As a pediatric neurosurgeon, a large part of my job involves talking with anxious parents about their child’s upcoming surgery, and carrying families through a process they are never truly prepared for. As a parent myself, I cannot imagine how terrifying it is to face the kind of serious health threat that would bring a child to a neurosurgeon, or what it must be like to place your child’s life in someone else’s hands. My most valuable mentors have taught me the significance of this aspect of our role and responsibility. Beyond the technical and clinical facets of how we approach the cases and diseases that present themselves, and behind each case, is an incredibly valuable life — one that we are given the privilege of helping in some way.
Recently the tables were turned on me, and while I was in the familiar position of counseling and caring for a family, this time my patient was not a child but a mother. It happened during one of the few weeks each year when I am also on call for adult emergencies, and it started several miles away at our NewYork-Presbyterian/Lower Manhattan Hospital.
A pregnant woman, K.C. Kriegel, had arrived in the emergency room complaining of neck pain and sudden numbness in her upper extremities. An MRI showed a large blood clot in her neck, between the bone surrounding her spine and the spinal cord itself, compressing the cord and causing her symptoms. The only treatment that would protect her from progressive injury to her spinal cord was surgery to remove the hematoma itself as well as the bone overlying the clot. It was imperative that she be moved immediately to the Upper East Side campus of Weill Cornell Medicine and NewYork-Presbyterian for the complex surgery.
The obstetrical surgical team would need to deliver the baby first and then turn the patient face down, so I could reach the back of her spinal cord to perform my part of the procedure. She was rushed to our campus and taken directly to the operating room, where both obstetrical and neurosurgical teams were set up and waiting for her.

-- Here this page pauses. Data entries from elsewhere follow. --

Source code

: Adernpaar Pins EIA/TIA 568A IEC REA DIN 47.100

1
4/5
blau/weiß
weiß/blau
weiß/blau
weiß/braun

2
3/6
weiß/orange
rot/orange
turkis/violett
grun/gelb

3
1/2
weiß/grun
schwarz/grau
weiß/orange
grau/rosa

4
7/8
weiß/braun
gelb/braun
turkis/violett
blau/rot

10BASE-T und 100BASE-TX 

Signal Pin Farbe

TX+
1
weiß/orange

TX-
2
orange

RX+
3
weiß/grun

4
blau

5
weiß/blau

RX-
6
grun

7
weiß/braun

Luckily K.C. was full term, so surgical delivery posed minimal additional risk to the fetus. Of course this was little comfort to a woman whose sole focus that day was protecting her child. This was K.C.’s first pregnancy, and she and her husband, Connor, had been preparing for one of the most momentous days of their life. This turn of events was entirely disorienting and terrifying, not to mention that the rapidity of the necessary intervention allowed them no time to process and prepare.
I had performed this operation countless times, so the technical aspects of the surgery were not the challenge for me. The challenge was instilling confidence in K.C., Connor, and their parents, who were all poised for this to be the most joyous day of their lives. I wanted them to maintain focus on what was the most important part of this night, which was the birth of their daughter and granddaughter. Their attention needed to remain on the entrance of this new life, not on the procedure that would serve to protect her spinal cord and ensure that she would have use of her arms and legs.
For surgeons in the OR, it is imperative to compartmentalize the pathology we need to treat in order to remain focused, efficient, and effective. Before the surgery, however, it is even more essential that we connect with our patients and their families, that we set our own compass in line with the reasons that we do what we do, that we address risk and place it in the context of our skill and expectations, that we answer questions, acknowledge fear, and ultimately return the focus and emotion to one another and to the patient, having gained understanding and confidence in what needs to take place in the operating room.
I met Connor and the grandparents-to-be before the surgery in order to do just this. Once baby Beatrice was safely in this world, I met with them again in the hall around her isolette, to share in their joyful tears and to transfer my composure and assurance to them. This time Connor only looked up at me once, his attention riveted on his daughter, indicating to me that I had succeeded in gaining his trust and allowing him to focus, at least for a few precious seconds, on this joyful moment.
K.C.’s surgery was uneventful and a few hours later she was safely in the neurosurgical ICU, now able to continue with the overwhelming and fulfilling task of becoming a new mother.
After she was discharged, K.C. wrote a letter to the hospital’s CEO about her experience, and she individually thanked no fewer than 15 team members by name – including OR nurses, technicians, ICU nurses, doctors. The fact that she knew all of these people individually testifies to the highly personal connection that occurs during an emergency such as this. It also makes me grateful to work with such an enormously talented team, for whom saving lives is all in day’s work.